• _WHAT IS BEING ASKED_:
In the RowEncoder pull request, rewrite the paragraph starting "This PR makes RowEncoder produce" as a shorter two-item list that keeps its main facts.

• _STUDY TEXT_:

----------------------------------------

[SPARK-41993][SQL] Move RowEncoder to AgnosticEncoders #39517

hvanhovell · 2023-01-11T20:33:53Z

What changes were proposed in this pull request?

This PR makes RowEncoder produce an AgnosticEncoder. The expression generation for these encoders is moved to ScalaReflection (this will be moved out in a subsequent PR).

The generated serializer and deserializer expressions will slightly change for both schema and type based encoders. These are not semantically different from the old expressions. Concretely the following changes have been introduced:

There is more type validation in maps/arrays/seqs for type based encoders. This should be a positive change, since it disallows users to pass wrong data through erasure hackd.
Array/Seq serialization is a bit more strict. In the old scenario it was possible to pass in sequences/arrays with the wrong type and/or nullability.

Why are the changes needed?

For the Spark Connect Scala Client we also want to be able to use Row based results.

Does this PR introduce any user-facing change?

No

How was this patch tested?

----------------------------------------

• _GIVEN DATA_:
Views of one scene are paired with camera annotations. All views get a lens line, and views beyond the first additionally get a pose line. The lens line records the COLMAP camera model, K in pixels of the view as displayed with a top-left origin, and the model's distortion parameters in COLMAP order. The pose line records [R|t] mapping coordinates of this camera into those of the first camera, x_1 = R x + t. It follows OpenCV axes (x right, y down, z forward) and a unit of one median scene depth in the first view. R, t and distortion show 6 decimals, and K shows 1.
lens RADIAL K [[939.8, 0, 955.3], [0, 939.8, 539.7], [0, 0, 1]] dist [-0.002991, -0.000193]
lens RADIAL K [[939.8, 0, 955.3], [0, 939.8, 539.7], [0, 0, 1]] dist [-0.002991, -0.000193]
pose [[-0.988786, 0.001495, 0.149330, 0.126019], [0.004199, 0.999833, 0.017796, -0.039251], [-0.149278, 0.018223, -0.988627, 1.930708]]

----------------------------------------

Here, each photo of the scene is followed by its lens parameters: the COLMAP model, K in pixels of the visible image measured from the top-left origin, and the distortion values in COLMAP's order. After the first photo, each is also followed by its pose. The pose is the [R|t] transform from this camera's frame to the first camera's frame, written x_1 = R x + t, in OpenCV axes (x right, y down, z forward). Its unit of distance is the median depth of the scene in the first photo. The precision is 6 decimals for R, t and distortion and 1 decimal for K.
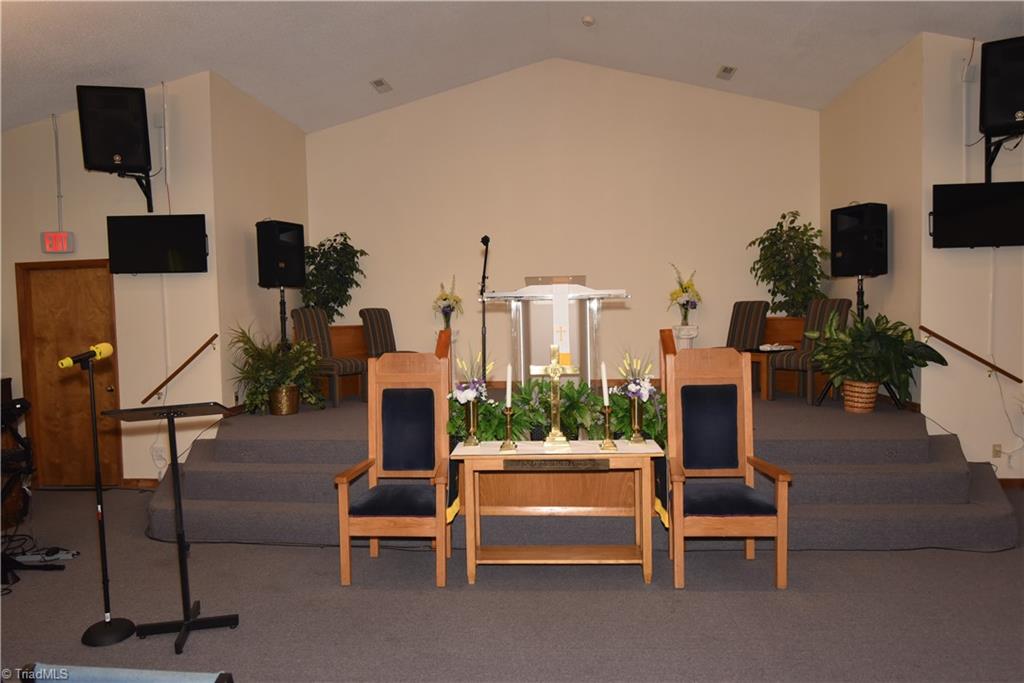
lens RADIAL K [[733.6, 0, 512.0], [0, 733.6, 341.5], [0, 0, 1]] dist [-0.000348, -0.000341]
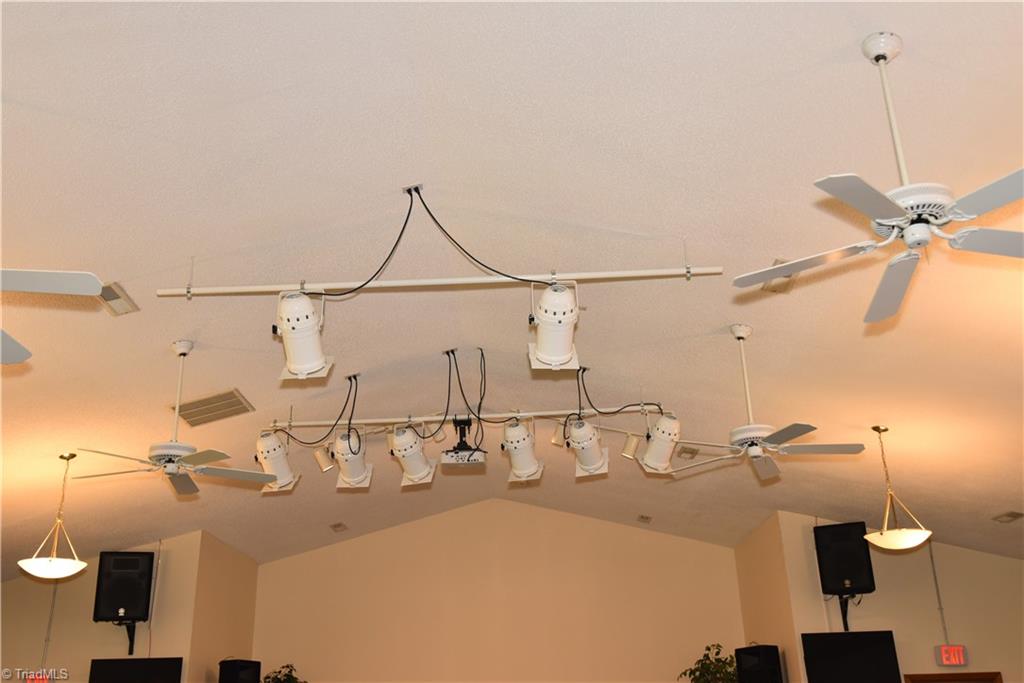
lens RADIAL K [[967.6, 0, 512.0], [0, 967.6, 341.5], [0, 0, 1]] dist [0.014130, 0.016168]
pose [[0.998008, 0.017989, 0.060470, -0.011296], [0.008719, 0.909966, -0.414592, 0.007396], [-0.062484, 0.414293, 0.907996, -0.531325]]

----------------------------------------

• _RESPONSE BELOW_:
- RowEncoder now produces an AgnosticEncoder.
- Expression generation for these encoders moves to ScalaReflection and will be moved out again in a later PR.